> _Problem statement_
Down to the last line below, repeat the entries word for word and drop the pictures.

Collected data:
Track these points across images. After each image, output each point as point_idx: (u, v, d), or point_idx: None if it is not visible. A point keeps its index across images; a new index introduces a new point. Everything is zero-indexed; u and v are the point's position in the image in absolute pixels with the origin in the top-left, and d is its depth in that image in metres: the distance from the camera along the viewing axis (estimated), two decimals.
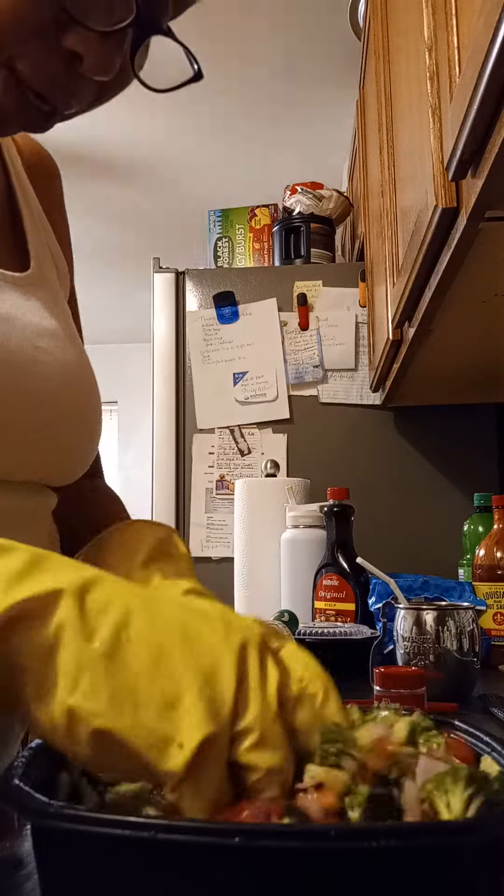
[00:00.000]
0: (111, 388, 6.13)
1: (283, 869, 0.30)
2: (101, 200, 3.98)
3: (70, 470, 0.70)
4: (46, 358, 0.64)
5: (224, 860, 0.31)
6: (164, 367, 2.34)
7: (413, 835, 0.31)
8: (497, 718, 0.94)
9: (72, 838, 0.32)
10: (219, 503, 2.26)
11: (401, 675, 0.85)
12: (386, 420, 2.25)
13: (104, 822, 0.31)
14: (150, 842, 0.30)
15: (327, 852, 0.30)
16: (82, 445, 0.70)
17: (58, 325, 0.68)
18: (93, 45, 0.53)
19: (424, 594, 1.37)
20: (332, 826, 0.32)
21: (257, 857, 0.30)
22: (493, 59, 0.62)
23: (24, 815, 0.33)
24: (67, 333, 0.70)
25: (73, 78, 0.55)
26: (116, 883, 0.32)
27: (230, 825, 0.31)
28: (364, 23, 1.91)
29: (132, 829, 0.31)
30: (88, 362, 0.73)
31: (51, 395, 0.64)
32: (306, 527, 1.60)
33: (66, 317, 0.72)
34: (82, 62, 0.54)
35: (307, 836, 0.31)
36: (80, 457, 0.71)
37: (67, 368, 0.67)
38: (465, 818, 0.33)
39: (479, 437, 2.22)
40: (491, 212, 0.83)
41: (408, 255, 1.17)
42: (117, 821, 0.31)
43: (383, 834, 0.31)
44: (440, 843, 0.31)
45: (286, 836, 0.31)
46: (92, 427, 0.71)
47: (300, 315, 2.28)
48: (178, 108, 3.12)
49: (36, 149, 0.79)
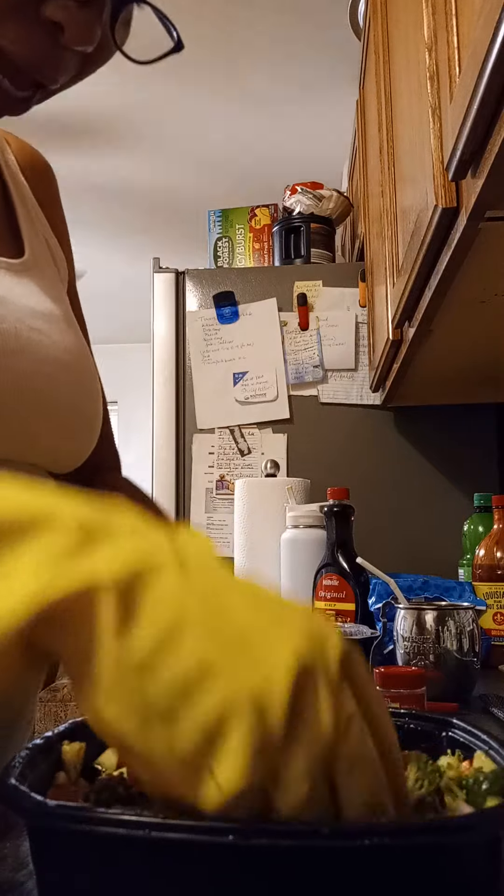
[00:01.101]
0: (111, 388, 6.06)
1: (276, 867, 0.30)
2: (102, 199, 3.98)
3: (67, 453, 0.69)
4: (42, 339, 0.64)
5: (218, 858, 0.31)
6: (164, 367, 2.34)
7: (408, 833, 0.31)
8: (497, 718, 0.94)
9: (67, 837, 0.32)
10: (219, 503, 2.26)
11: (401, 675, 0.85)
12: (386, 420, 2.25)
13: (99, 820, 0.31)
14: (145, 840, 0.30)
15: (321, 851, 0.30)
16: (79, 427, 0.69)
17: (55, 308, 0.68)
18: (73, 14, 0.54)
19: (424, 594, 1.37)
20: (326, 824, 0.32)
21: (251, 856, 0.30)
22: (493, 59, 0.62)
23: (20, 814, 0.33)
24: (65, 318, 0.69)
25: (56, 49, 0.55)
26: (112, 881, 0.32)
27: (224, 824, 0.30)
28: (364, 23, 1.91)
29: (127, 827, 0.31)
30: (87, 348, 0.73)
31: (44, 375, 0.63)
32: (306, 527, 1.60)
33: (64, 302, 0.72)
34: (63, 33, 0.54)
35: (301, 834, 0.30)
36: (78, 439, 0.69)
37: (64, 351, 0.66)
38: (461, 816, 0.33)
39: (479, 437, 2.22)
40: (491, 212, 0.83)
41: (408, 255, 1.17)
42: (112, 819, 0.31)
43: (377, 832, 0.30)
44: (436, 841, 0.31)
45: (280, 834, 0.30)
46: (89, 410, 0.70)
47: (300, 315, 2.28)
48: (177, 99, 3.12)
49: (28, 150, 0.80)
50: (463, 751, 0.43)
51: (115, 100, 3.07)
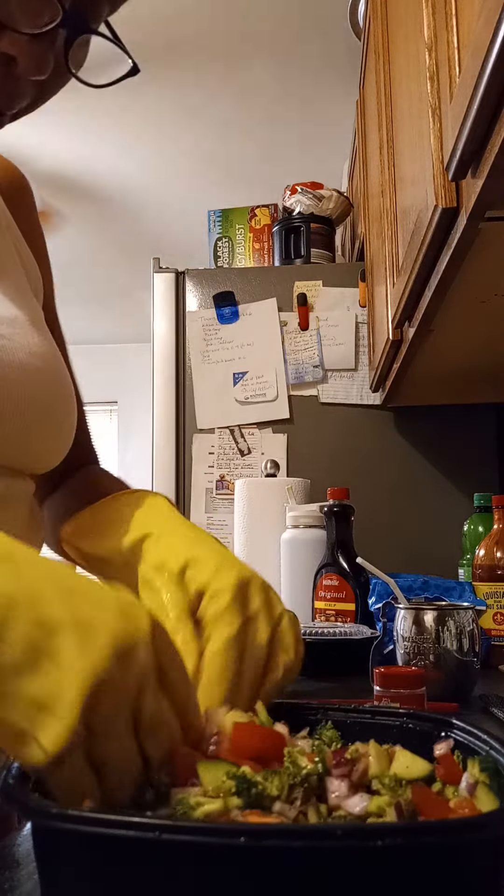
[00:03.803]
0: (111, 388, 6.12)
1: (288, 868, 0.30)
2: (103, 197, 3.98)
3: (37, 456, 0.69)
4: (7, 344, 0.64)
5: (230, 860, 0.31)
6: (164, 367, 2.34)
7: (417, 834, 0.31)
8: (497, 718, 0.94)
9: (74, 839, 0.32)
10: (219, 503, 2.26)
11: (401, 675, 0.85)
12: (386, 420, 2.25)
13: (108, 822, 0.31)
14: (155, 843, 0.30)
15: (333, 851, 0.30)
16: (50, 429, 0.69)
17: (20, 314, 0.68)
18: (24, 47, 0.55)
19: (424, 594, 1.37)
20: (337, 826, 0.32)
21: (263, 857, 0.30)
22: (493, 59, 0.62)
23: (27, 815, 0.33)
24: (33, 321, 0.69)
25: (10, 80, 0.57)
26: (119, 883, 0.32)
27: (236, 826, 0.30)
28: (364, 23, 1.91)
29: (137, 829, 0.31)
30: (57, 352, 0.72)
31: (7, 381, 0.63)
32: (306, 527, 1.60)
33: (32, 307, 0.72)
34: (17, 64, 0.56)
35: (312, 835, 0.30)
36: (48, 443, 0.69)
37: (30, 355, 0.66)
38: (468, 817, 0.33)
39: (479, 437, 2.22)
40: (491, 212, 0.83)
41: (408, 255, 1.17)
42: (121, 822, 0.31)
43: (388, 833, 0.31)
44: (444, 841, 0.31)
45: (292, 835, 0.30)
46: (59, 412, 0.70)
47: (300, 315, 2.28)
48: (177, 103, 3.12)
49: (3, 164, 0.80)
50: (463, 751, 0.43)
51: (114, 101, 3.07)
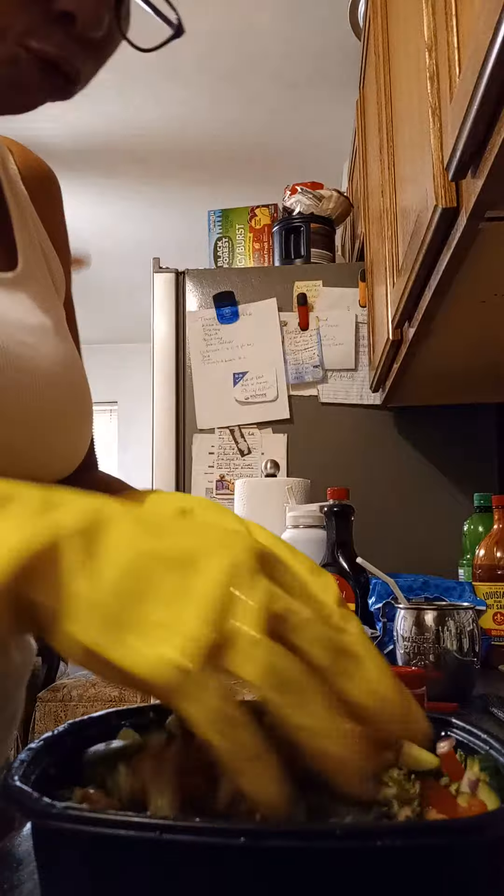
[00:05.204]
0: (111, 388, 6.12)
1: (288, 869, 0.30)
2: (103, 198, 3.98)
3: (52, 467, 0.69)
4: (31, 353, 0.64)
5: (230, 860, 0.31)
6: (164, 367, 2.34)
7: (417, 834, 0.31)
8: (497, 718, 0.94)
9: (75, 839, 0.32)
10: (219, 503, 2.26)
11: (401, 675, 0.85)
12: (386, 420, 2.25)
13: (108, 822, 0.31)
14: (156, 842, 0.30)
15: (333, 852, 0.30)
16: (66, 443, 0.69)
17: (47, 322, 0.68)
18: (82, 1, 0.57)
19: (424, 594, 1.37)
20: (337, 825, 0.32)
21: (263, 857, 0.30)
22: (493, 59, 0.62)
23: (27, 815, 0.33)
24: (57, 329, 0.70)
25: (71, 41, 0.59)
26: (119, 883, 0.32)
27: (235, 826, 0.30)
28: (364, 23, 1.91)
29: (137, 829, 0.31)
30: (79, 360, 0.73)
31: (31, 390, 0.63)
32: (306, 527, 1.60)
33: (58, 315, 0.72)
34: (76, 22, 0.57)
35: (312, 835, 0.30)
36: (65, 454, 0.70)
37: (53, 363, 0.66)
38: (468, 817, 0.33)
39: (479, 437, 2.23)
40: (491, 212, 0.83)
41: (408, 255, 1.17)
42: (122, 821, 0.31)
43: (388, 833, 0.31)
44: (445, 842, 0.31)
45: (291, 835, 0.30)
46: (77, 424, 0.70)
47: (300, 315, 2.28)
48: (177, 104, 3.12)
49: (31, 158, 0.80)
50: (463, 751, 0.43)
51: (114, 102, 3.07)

> _Output below_
Track these points across images. After each image, output each point as point_idx: (u, v, d), or point_idx: None if it is not visible. A point keeps its index across images; a new index introduces a new point. Everything is zero-indexed; u and v are the point's position in the image in absolute pixels with the origin in the top-left, and d is its depth in that image in metres: the distance from the camera along the viewing axis (estimated), two decimals.
[00:00.000]
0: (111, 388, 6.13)
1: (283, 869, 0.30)
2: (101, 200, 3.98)
3: (70, 470, 0.70)
4: (46, 358, 0.64)
5: (224, 860, 0.31)
6: (164, 367, 2.34)
7: (413, 835, 0.31)
8: (497, 718, 0.94)
9: (72, 838, 0.32)
10: (219, 503, 2.26)
11: (401, 675, 0.85)
12: (386, 420, 2.25)
13: (104, 822, 0.31)
14: (150, 842, 0.30)
15: (327, 852, 0.30)
16: (82, 445, 0.70)
17: (58, 325, 0.68)
18: (93, 45, 0.53)
19: (424, 594, 1.37)
20: (332, 826, 0.32)
21: (257, 857, 0.30)
22: (493, 59, 0.62)
23: (24, 815, 0.33)
24: (67, 333, 0.70)
25: (73, 78, 0.55)
26: (116, 883, 0.32)
27: (230, 825, 0.31)
28: (364, 23, 1.91)
29: (132, 829, 0.31)
30: (88, 362, 0.73)
31: (51, 395, 0.64)
32: (306, 527, 1.60)
33: (66, 317, 0.72)
34: (82, 62, 0.54)
35: (307, 836, 0.31)
36: (80, 457, 0.71)
37: (67, 368, 0.67)
38: (465, 818, 0.33)
39: (479, 437, 2.22)
40: (491, 212, 0.83)
41: (408, 255, 1.17)
42: (117, 821, 0.31)
43: (383, 834, 0.31)
44: (440, 843, 0.31)
45: (286, 836, 0.31)
46: (92, 427, 0.71)
47: (300, 315, 2.28)
48: (178, 108, 3.12)
49: (36, 149, 0.79)
[00:01.101]
0: (111, 388, 6.06)
1: (276, 867, 0.30)
2: (102, 199, 3.98)
3: (67, 453, 0.69)
4: (42, 339, 0.64)
5: (218, 858, 0.31)
6: (164, 367, 2.34)
7: (408, 833, 0.31)
8: (497, 718, 0.94)
9: (67, 837, 0.32)
10: (219, 503, 2.26)
11: (401, 675, 0.85)
12: (386, 420, 2.25)
13: (99, 820, 0.31)
14: (145, 840, 0.30)
15: (321, 851, 0.30)
16: (79, 427, 0.69)
17: (55, 308, 0.68)
18: (73, 14, 0.54)
19: (424, 594, 1.37)
20: (326, 824, 0.32)
21: (251, 856, 0.30)
22: (493, 59, 0.62)
23: (20, 814, 0.33)
24: (65, 318, 0.69)
25: (56, 49, 0.55)
26: (112, 881, 0.32)
27: (224, 824, 0.30)
28: (364, 23, 1.91)
29: (127, 827, 0.31)
30: (87, 348, 0.73)
31: (44, 375, 0.63)
32: (306, 527, 1.60)
33: (64, 302, 0.72)
34: (63, 33, 0.54)
35: (301, 834, 0.30)
36: (78, 439, 0.69)
37: (64, 351, 0.66)
38: (461, 816, 0.33)
39: (479, 437, 2.22)
40: (491, 212, 0.83)
41: (408, 255, 1.17)
42: (112, 819, 0.31)
43: (377, 832, 0.30)
44: (436, 841, 0.31)
45: (280, 834, 0.30)
46: (89, 410, 0.70)
47: (300, 315, 2.28)
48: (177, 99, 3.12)
49: (28, 150, 0.80)
50: (463, 751, 0.43)
51: (115, 100, 3.07)
[00:03.803]
0: (111, 388, 6.12)
1: (288, 868, 0.30)
2: (103, 197, 3.98)
3: (37, 456, 0.69)
4: (7, 344, 0.64)
5: (230, 860, 0.31)
6: (164, 367, 2.34)
7: (417, 834, 0.31)
8: (497, 718, 0.94)
9: (74, 839, 0.32)
10: (219, 503, 2.26)
11: (401, 675, 0.85)
12: (386, 420, 2.25)
13: (108, 822, 0.31)
14: (155, 843, 0.30)
15: (333, 851, 0.30)
16: (50, 429, 0.69)
17: (20, 314, 0.68)
18: (24, 47, 0.55)
19: (424, 594, 1.37)
20: (337, 826, 0.32)
21: (263, 857, 0.30)
22: (493, 59, 0.62)
23: (27, 815, 0.33)
24: (33, 321, 0.69)
25: (10, 80, 0.57)
26: (119, 883, 0.32)
27: (236, 826, 0.30)
28: (364, 23, 1.91)
29: (137, 829, 0.31)
30: (57, 352, 0.72)
31: (7, 381, 0.63)
32: (306, 527, 1.60)
33: (32, 307, 0.72)
34: (17, 64, 0.56)
35: (312, 835, 0.30)
36: (48, 443, 0.69)
37: (30, 355, 0.66)
38: (468, 817, 0.33)
39: (479, 437, 2.22)
40: (491, 212, 0.83)
41: (408, 255, 1.17)
42: (121, 822, 0.31)
43: (388, 833, 0.31)
44: (444, 841, 0.31)
45: (292, 835, 0.30)
46: (59, 412, 0.70)
47: (300, 315, 2.28)
48: (177, 103, 3.12)
49: (3, 164, 0.80)
50: (463, 751, 0.43)
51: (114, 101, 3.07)
[00:05.204]
0: (111, 388, 6.12)
1: (288, 869, 0.30)
2: (103, 198, 3.98)
3: (52, 467, 0.69)
4: (31, 353, 0.64)
5: (230, 860, 0.31)
6: (164, 367, 2.34)
7: (417, 834, 0.31)
8: (497, 718, 0.94)
9: (75, 839, 0.32)
10: (219, 503, 2.26)
11: (401, 675, 0.85)
12: (386, 420, 2.25)
13: (108, 822, 0.31)
14: (156, 842, 0.30)
15: (333, 852, 0.30)
16: (66, 443, 0.69)
17: (47, 322, 0.68)
18: (82, 1, 0.57)
19: (424, 594, 1.37)
20: (337, 825, 0.32)
21: (263, 857, 0.30)
22: (493, 59, 0.62)
23: (27, 815, 0.33)
24: (57, 329, 0.70)
25: (71, 41, 0.59)
26: (119, 883, 0.32)
27: (235, 826, 0.30)
28: (364, 23, 1.91)
29: (137, 829, 0.31)
30: (79, 360, 0.73)
31: (31, 390, 0.63)
32: (306, 527, 1.60)
33: (58, 315, 0.72)
34: (76, 22, 0.57)
35: (312, 835, 0.30)
36: (65, 454, 0.70)
37: (53, 363, 0.66)
38: (468, 817, 0.33)
39: (479, 437, 2.23)
40: (491, 212, 0.83)
41: (408, 255, 1.17)
42: (122, 821, 0.31)
43: (388, 833, 0.31)
44: (445, 842, 0.31)
45: (291, 835, 0.30)
46: (77, 424, 0.70)
47: (300, 315, 2.28)
48: (177, 104, 3.12)
49: (31, 158, 0.80)
50: (463, 751, 0.43)
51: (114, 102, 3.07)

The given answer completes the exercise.